After winning a crucial parliamentary victory this week, a jubilant Recep Tayyip Erdogan declared the results “proof of [Turkish citizens’] strong desire for the unity and integrity” of their divided nation.
But in returning President Erdogan and his Justice and Development Party (AKP) to its accustomed top spot in the parliamentary hierarchy, voters may simply have opted to go with the devil they know over the potential volatility of a forced coalition government.
And to think that just five months ago, Turkey’s future looked as if it would be very different. The pro-Kurdish People’s Democratic Party (HDP) had gained enough seats to deny the AKP the majority for the first time in more than a decade. Erdogan supporters were reeling in fear that their days of wielding absolute power were suddenly numbered.
Given their history of discord and the fundamental policy differences between the AKP and its parliamentary rivals, hardly anyone envisioned a smooth transition. A few false starts later, Erdogan, accused of stalling in hope of avoiding the inevitable, finally directed Prime Minister Ahmet Davugolu to begin putting together a new government.

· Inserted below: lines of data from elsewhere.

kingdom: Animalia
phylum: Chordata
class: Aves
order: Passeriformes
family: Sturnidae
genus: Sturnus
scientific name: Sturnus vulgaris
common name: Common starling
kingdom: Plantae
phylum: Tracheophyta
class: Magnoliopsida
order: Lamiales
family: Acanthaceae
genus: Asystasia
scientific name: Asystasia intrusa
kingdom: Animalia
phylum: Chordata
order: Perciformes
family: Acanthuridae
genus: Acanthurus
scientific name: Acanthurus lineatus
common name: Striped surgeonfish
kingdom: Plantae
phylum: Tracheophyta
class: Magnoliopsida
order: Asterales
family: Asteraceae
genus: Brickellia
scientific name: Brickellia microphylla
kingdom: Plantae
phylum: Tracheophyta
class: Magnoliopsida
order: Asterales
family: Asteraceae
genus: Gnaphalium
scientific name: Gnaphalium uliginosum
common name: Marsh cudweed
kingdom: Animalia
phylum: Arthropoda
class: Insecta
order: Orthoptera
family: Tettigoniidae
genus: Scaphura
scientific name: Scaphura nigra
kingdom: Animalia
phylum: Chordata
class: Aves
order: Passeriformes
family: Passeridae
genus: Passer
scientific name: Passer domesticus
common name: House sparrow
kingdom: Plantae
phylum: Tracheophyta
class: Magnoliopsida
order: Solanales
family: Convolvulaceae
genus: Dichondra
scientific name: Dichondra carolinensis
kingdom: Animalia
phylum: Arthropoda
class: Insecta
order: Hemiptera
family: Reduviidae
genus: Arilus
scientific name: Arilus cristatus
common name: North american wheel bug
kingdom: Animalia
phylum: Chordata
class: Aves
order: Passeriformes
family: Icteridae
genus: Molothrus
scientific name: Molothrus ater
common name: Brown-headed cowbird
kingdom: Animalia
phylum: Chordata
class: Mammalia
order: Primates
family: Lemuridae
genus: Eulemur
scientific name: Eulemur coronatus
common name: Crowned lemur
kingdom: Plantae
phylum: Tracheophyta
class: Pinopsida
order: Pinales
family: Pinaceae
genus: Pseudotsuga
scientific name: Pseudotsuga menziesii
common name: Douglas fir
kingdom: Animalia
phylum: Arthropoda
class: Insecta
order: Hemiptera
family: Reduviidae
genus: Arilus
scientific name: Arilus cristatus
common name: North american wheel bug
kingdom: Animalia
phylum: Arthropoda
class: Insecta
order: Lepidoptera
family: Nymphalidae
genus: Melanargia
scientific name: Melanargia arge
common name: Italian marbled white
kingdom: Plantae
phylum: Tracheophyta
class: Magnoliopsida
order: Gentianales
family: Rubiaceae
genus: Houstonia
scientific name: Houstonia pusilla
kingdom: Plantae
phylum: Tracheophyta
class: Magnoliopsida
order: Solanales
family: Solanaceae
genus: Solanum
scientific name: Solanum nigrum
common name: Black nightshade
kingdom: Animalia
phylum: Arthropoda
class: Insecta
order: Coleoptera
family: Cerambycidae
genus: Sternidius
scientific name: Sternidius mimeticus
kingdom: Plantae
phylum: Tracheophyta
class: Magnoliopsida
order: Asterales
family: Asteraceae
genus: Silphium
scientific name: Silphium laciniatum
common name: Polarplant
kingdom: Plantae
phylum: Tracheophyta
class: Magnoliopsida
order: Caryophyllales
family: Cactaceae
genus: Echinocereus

The process was expected to be slow. What was not expected, at least in certain quarters, is that it wouldn’t happen at all. Barely two months after the AKP lost ground, Davugolu announced that all efforts to find a partner had failed and that snap elections would be held in the fall.
The move was unprecedented, and it was anyone’s guess what would happen next: Could rival factions siphon even more seats from the AKP? Might Erdogan’s grip on power be further threatened? If a new party were to snare an absolute majority, what positive policy changes might finally be within reach?
There was every expectation that the AKP was, at long last, on its way out. Turkey and much of the world eagerly awaited the new elections — only to wind up with more of the same. Erdogan quickly called for all who had expected a round of electoral fireworks climaxing in regime change to respect the outcome, as he and his followers set out to make up for lost time amid concerns by foreign observers that the elections weren’t exactly free or fair.
But what happened in those five months between then and what might have been? How did a critical mass of voters revert to trusting the AKP yet again?
Some who may have changed their vote recalled that, after the HDP’s supposedly game-changing triumph, there was a wave of attacks on its offices by nationalists seething over violence carried out by the Kurdistan Workers’ Party (PKK), a group outlawed in Turkey.
They also noted that HDP leader Selahattin Demirtas said at the time that the party was caught in the crossfire between the PKK and Turkish authorities — and warned that the country was headed for civil war.
From that moment on, the world just kept growing darker: The Islamic State stepped up its incursions. The violence in neighboring Syria spilled over the border amid news of Russian military intervention in that years-long civil war. A philosophical disconnect between the HDP and the PKK raised unanswerable questions about the rights of the Kurds and their eventual independence. The economy stagnated, with no end in sight.
And then, last month, a bomb attack on a peace rally in Ankara, the capital, killed 102 people and gutted the faith of countless others who had dared to dream of a different fate for their country. Many voters no longer found any reason to care who was in charge. The promised new Turkey was looking a lot like the unpromising old Turkey, with its history of political coups, abrupt changes at the top, depressed economies and never-ending sectarian violence.
As the election neared, more and more voters found themselves yearning for the familiar. Erdogan had at least presided over a relatively stable government for the better part of 13 years.
In Sunday’s elections, the AKP received millions of votes not just from nationalists but from pro-Kurdish rivals, as well, even though an AKP majority would almost certainly throw a wrench into peace talks with Kurdish separatists. The public, its once and future leader explained, wants no part of a new world order that seems to dish out nothing but death, destruction and destitution. As Al Jazeera wrote:
The election results, which give the AKP a clear mandate to rule for four more years, show that Turks were “scared by the potential of civil conflict starting in southeast Turkey again,” said Soner Cagaptay, a Turkey expert at the Washington Institute. Forced to choose between security and freedom, he said, “they chose security.”
And now the deluge: Rather than gloat, Erdogan immediately began cracking down on civil liberties, targeting journalists and political rivals who had been less than complimentary toward his policies.
Citing fears of a coup, he also ordered the arrests of dozens of citizens with links to the exiled cleric Fethullah Gulen, who is set to stand trial in absentia for allegedly working to topple the president. Even in the run-up to the election, security officials stormed the offices of opposition media groups whose owner was said to have ties to Gulen.
Perhaps as he ruthlessly wields the power he knows he nearly lost, Erdogan truly believes that he is simply giving the people, his people, what they want.